What virus? It’s tea bonus party time
What you need to know:
- Bar-hopping is the order of the day as the youthful, the middle-aged and the elderly savour the hospitality of multiple joints in one evening.
- Pockets and wallets of these residents are bulging with wads of notes.
Thursday evening. The club is full, with revellers dancing to music booming from powerful speakers mounted on the walls.
With no regard to the Covid-19 containment measures set by the Ministry of Health, the crowd fills the dance floor, sweating and mingling at this popular club in Bomet town.
Blinking lights sweep the room, bathing the tens of seated party-goers with a dancing medley of colours.
All the seats are taken and newcomers have their drinks while standing. Beer, whisky, wine and soft drinks are flowing almost freely.
Bar-hopping is the order of the day as the youthful, the middle-aged and the elderly savour the hospitality of multiple joints in one evening. Pockets and wallets of these residents are bulging with wads of notes.
The Kenya Tea Development Agency (KTDA) bonus payout began to hit their bank accounts on Friday last week.
Hard cash
To satisfy themselves and others that they are moneyed, many shell out notes from wads.
They settle their bills with hard cash and not mobile money platforms recommended by the government in its efforts to fight the pandemic.
Swiping of credit and debit cards or paying through till numbers is not popular in this largely agrarian community enjoying a fortune that only comes once a year.
“Business has been good. We have had a large number of patrons in the past few days. The end-of-year festivities seem to have begun early,” a bar attendant in Kiptagich, Kuresoi South constituency, said.
The carnival mood is replicated in Kiptagich and Olenguruone trading centres in Kuresoi South, Nakuru county, Silibwet, Mogogosiek, Sotik, Kaplong, Boito in Bomet county and Litein, Kapkatet, Roret, Chepseon and Brooke in Kericho.

◆ **Task**
Continue the news article about the tea bonus celebrations, starting after its last sentence.

(Dataset entries)
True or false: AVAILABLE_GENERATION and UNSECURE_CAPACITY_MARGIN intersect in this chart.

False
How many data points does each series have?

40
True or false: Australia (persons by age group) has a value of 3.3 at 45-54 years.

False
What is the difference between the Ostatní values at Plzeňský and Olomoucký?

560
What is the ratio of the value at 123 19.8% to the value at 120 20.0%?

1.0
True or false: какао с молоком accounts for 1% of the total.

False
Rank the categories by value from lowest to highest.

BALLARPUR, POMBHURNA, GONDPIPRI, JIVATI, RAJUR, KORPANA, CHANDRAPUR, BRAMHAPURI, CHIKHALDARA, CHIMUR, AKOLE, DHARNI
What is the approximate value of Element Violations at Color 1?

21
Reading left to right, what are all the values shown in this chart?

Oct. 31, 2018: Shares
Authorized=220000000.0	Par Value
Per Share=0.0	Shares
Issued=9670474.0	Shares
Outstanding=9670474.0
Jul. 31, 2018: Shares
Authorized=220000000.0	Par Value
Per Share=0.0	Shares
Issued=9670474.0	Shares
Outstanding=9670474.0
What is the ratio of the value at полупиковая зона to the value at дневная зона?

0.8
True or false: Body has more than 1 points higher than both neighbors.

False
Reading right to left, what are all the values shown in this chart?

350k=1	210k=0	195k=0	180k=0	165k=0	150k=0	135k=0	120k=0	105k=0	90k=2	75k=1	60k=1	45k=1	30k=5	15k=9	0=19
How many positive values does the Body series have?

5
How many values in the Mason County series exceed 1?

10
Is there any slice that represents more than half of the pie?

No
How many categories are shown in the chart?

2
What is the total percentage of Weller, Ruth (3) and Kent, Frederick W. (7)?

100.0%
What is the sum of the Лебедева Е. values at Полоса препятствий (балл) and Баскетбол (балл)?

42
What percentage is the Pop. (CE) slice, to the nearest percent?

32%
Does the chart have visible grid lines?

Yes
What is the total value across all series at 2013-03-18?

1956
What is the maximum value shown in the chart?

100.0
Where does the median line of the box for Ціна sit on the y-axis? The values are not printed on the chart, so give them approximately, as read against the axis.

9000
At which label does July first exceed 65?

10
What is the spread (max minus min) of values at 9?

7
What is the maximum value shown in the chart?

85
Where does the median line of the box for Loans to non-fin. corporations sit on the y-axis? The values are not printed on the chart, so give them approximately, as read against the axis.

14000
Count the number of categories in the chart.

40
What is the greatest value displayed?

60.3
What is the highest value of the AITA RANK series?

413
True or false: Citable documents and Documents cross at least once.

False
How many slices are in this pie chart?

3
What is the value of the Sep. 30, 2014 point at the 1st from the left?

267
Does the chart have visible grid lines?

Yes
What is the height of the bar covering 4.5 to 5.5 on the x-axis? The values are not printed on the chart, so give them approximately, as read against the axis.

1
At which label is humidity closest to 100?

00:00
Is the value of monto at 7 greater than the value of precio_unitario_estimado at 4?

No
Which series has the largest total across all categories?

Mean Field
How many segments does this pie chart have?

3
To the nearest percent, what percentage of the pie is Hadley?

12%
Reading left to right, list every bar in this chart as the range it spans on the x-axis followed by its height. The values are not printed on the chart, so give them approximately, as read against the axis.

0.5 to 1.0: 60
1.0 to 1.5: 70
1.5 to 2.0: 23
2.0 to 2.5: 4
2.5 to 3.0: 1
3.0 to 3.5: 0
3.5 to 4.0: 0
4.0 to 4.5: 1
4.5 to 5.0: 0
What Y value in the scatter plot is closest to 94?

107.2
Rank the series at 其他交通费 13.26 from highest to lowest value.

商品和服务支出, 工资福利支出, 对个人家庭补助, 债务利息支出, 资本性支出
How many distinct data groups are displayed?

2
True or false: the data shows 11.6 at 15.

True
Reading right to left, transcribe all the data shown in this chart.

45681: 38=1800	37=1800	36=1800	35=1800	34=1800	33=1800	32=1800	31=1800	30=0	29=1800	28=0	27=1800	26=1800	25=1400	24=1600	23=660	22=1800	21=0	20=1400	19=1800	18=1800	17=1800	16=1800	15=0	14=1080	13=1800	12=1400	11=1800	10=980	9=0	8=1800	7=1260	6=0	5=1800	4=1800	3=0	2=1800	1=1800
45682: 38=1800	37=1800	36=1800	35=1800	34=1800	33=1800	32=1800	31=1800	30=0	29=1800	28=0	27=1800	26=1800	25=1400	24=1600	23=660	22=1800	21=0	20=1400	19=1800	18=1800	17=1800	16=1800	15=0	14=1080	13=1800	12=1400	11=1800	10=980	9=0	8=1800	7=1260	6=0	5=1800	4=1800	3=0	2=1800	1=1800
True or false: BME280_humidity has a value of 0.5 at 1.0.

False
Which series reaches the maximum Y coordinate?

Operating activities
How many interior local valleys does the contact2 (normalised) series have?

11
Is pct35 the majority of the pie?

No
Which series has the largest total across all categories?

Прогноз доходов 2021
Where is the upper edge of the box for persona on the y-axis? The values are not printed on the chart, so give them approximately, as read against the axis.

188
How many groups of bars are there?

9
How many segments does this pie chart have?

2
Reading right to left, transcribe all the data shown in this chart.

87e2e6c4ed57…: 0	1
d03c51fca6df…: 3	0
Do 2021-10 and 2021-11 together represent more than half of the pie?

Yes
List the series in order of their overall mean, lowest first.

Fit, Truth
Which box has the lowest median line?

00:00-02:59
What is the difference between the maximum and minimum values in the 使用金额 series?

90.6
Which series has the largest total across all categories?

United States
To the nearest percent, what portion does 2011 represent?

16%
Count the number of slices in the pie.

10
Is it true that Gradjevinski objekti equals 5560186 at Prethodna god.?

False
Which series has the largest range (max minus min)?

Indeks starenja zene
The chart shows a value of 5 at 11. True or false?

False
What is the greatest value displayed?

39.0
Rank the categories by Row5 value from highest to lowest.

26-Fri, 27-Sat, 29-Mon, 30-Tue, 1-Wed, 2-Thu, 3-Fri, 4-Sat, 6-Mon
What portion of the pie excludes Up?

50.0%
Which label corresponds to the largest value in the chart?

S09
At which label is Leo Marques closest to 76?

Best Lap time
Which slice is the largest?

◆ **Result of the task**
There is revelry in neighbouring Nyamira, Kisii and Nandi counties too.
The farmers’ purchasing power has been boosted after many months of little or no income, thanks to restrictions the government came up with in its fight against coronavirus.
“It is obvious there are new millionaires in town and they are not hesitant to make their purchasing power felt,” said Irene*, a bartender in Nandi Hills town.
Some 635,368 small-scale tea growers who supply their leaves to 54 factories managed by the KTDA across the country have been paid Sh27.6 billion in bonuses for the financial year ending June 30.
The payment is lower than last year’s Sh28.8 billion.
Twilight girls
KTDA attributes the situation to a low demand of tea in the international market, coupled with high cost of production and the effects of the Covid-19 pandemic.
Unlike in the past when twilight girls would be on the prowl for potential clients, the pandemic appears to have kept them away this year.
“We have not heard of any case of the girls coming and targeting the farmers,” a bartender in Silibwet said.
Farmers in the past have been victims of theft after their drinks were laced with sleeping drugs by the girls.
Many lost all their earning in lodgings to conwomen posing as commercial sex workers.
Spending spree
There have also been cases of the new “millionaires” camping in trading centres, where they order drinks and roasted meat for friends and strangers, before their wives and children storm the entertainment joints to flush them out and frogmarch them back home.
With money circulating in large quantities after six months of a virus-induced downturn, businesses in the tea-growing zones are booming.
“The enhanced purchasing power of the farmers – albeit a temporary one – has lifted the local business community from the negative effects of the Covid-19 pandemic and containment measures put in place by the government,” Mr Joel Nyarangi, a trader in Chebilat trading centre on the border of Nyamira and Bomet counties, told the Saturday Nation.
“The spending spree being witnessed is nothing compared to what we have seen in the past. It could be as a result of piled-up financial demands,” said Ms Beatrice Chelangat, a resident of Roret in Bureti constituency.
Illicit alcohol dens are also be teeming with patrons, and so are wines and spirits outlets.
“The downside is that the majority of those celebrating will not have money to pay fees when learning institutions reopen,” said Rachel Tanki, a Narok South resident.